Duas faces da mesma moeda?
Vale a pena voltar ao tema de Chipre, até porque é necessária a solidariedade dos comunistas portugueses com o povo cipriota e porque as ofensivas da UE com que nos teremos de defrontar no futuro próximo encontraram em Chipre o elo mais fraco para a realização das suas experiências laboratoriais desumanas. Muito já se disse sobre o «assalto ao Chipre».

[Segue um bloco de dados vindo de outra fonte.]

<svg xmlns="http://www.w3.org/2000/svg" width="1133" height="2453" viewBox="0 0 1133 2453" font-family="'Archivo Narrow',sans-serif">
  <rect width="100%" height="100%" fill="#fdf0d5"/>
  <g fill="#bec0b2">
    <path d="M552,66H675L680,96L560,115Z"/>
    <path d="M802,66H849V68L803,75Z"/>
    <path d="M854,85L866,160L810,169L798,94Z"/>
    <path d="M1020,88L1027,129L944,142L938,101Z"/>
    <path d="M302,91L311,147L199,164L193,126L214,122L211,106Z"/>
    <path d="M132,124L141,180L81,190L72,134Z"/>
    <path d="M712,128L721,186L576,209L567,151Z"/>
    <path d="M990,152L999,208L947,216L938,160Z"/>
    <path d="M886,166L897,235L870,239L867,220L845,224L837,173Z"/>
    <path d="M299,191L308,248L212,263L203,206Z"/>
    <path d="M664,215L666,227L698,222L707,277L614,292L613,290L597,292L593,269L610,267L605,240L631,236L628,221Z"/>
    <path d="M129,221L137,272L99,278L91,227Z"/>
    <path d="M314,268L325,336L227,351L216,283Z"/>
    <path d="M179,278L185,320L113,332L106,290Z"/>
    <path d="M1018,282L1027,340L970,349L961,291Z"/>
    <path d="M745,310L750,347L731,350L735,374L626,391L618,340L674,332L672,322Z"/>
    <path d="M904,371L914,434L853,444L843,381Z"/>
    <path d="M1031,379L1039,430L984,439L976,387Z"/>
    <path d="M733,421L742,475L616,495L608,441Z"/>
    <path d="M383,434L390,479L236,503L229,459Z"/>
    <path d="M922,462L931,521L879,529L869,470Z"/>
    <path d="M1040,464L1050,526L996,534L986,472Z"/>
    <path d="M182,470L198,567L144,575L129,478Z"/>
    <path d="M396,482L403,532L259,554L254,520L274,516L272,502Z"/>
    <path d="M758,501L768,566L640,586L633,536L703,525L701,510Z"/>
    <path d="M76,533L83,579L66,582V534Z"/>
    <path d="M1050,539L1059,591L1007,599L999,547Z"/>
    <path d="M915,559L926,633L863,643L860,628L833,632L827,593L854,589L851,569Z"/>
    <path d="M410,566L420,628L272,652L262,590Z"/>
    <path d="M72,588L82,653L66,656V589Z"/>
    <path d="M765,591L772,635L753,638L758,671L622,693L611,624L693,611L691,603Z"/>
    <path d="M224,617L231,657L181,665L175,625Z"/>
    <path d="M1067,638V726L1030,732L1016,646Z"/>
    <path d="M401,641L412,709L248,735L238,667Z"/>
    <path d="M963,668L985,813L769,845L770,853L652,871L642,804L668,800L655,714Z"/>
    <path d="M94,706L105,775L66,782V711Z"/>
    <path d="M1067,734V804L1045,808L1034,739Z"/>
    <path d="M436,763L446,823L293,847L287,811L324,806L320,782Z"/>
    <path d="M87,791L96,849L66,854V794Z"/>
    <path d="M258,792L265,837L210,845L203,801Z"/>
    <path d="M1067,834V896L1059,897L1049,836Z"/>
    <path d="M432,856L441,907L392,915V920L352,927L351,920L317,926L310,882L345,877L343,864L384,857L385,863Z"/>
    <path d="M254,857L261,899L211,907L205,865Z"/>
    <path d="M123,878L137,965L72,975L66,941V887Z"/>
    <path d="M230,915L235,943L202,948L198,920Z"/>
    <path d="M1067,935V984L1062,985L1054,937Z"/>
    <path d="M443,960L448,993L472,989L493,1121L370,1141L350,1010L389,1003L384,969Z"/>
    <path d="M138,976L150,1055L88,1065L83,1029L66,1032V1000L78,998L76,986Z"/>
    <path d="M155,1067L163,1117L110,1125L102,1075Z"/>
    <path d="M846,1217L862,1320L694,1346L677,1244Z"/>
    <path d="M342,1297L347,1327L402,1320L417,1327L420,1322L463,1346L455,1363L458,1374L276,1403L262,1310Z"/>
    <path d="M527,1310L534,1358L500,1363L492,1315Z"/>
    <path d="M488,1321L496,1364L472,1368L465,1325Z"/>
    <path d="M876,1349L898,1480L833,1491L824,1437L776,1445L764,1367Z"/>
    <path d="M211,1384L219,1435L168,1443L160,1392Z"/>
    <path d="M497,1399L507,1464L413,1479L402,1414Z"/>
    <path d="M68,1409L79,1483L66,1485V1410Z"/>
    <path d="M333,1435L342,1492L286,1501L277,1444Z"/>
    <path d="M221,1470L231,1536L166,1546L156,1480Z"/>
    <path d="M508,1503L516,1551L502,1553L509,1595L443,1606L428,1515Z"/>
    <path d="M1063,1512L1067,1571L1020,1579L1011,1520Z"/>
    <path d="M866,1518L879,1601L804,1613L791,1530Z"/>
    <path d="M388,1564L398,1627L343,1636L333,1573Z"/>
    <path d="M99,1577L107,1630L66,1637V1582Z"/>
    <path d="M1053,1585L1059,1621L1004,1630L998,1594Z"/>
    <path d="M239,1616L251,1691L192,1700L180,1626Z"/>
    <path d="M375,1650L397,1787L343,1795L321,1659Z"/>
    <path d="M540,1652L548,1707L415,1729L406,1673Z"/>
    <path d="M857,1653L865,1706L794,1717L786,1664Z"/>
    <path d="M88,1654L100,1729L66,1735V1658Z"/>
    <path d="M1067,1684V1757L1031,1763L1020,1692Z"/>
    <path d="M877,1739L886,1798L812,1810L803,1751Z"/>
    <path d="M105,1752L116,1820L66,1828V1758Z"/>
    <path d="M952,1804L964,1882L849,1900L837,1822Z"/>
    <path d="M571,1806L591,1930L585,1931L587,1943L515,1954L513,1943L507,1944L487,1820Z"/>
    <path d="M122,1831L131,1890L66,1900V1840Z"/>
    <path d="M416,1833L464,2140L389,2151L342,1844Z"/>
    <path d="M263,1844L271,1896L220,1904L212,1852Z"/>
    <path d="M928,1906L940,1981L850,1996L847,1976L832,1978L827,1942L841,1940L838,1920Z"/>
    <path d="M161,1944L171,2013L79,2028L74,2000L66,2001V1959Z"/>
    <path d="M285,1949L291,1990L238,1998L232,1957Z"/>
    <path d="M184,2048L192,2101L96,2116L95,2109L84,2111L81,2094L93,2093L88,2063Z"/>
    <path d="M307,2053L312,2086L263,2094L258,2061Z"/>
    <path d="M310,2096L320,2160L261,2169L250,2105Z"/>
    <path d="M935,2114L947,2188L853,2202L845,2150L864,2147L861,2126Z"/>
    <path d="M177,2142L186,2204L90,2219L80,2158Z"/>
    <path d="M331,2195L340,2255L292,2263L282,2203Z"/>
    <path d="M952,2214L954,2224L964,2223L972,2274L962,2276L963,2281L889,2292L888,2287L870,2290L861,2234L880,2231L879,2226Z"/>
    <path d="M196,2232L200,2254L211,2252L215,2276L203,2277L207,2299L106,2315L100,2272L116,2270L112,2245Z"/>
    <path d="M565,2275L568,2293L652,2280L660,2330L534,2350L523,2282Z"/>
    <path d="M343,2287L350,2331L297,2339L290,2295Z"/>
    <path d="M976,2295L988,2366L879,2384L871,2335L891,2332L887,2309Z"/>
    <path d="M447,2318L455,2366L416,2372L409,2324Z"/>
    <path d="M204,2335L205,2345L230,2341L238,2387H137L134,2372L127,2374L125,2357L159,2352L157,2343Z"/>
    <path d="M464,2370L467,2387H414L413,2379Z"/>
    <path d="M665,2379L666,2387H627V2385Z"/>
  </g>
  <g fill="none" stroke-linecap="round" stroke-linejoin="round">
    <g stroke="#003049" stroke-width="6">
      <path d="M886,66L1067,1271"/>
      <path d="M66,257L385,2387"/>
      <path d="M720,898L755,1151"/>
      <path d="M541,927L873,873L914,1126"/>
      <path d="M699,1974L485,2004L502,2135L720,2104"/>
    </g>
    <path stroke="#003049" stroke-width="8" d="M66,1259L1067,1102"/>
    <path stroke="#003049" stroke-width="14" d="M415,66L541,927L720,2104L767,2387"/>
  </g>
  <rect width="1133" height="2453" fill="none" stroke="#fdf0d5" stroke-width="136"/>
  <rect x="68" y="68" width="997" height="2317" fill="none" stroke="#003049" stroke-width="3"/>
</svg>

Sabemos que o modelo encontrado pelo Eurogrupo, as chantagens de «bancarrota» anunciadas pelo BCE (e pela UE, em geral), constituiu um ataque sem precedentes aos depósitos bancários dos cipriotas. Sabemos que, no passado mês de Março, os 25 ministros do Eurogrupo decidiram encerrar o segundo maior banco do Chipre – o Laiki Bank – obrigando os titulares de depósitos, obrigações e acções acima dos 100 mil euros a sofrerem perdas que podem chegar aos 60 por cento, sendo que tal colocará em causa a existência de muitas PME cipriotas. Sabemos que se tenta justificar estas medidas acusando Chipre de ser uma «economia de casino», quando se ignora destinos como a Madeira, o Luxemburgo ou a Holanda como preferenciais para a fuga de capitais. Sabemos que os depositantes nos bancos de Chipre têm um estatuto diferente dos depositantes britânicos e holandeses dos bancos islandeses e mesmo dos depositantes de bancos como o BPN e o BPI, em Portugal (por enquanto...). Sabemos que o memorando de entendimento com medidas até 2018 a troco de um empréstimo de 10 mil milhões de euros, negociado entre o governo reaccionário cipriota e a troika – e que está ainda no segredo dos deuses – constituirá um verdadeiro «pacto de agressão» contra o povo do Chipre, cortando nos salários e pensões, destruindo serviços públicos, procedendo a privatizações e condicionando, obviamente, a utilização, propriedade e destino dos lucros das reservas de gás recentemente descobertas. Sabemos que o ministro das Finanças alemão, Wolfang Schäuble, afirmou que o Chipre é «um caso único e especial» e que o presidente do Eurogrupo, Jeroen Dijsselbloem, desdobrou-se em rectificações sobre as suas declarações acerca da possibilidade da «solução» para Chipre ser replicável. Mas será mesmo um caso único? Ou as linhas orientadoras do projecto da União Bancária e a situação adoptada para Chipre serão apenas uma semelhança que é pura coincidência?
A anteceder a reunião do Conselho Europeu de Junho do ano passado, Durão Barroso propôs perante o Parlamento Europeu a criação de uma União Bancária, com vista a criar um conjunto único de regras e um «regime de resolução de crises bancárias», com a perspectiva de criar uma «integração comum» de supervisão. Assim, em Dezembro de 2012, os 27 ministros das Finanças da UE acordaram a formação de um supervisor bancário único cujo actor principal será o BCE. O BCE fiscalizará directamente, desta forma, 200 bancos europeus (entre os quais as seis maiores instituições financeiras portuguesas) embora possa entrar em «acção» quando pressentir problemas nos restantes seis mil bancos europeus que continuarão a ser fiscalizados pelos bancos centrais nacionais. O Parlamento Europeu aprovou então um relatório sobre a União Económica e Monetária onde afirma que «um mecanismo de supervisão europeu efectivo e de elevada qualidade é necessário para assegurar que os problemas sejam detectados e tratados vigorosamente, garantir condições de concorrência equitativas entre todas as instituições financeiras e restaurar a confiança transfronteiras e evitar a fragmentação do mercado interno». Este mecanismo que retira aos estados a capacidade de supervisionarem o seu sistema financeiro é ainda pouco claro no que se refere à forma como poderá «tratar vigorosamente» os problemas dos bancos. Mas a «experiência» que a UE está a fazer com o povo cipriota indicia que esse «tratamento» poderá passar, sem sombra de dúvidas, pelo processo de aniquilação de parte do sistema financeiro, pela concentração dos grandes grupos financeiros que, como já foi dito em artigo anterior no Avante!, caracteriza uma fase de «aprofundamento das contradições entre diferentes sectores do grande capital e por consequência entre potências económicas capitalistas no contexto do aprofundamento da crise». A «união bancária» tem que ser analisada à luz destas contradições – numa perspectiva necessariamente dialéctica – que olhe para além dos simplismos aparentes.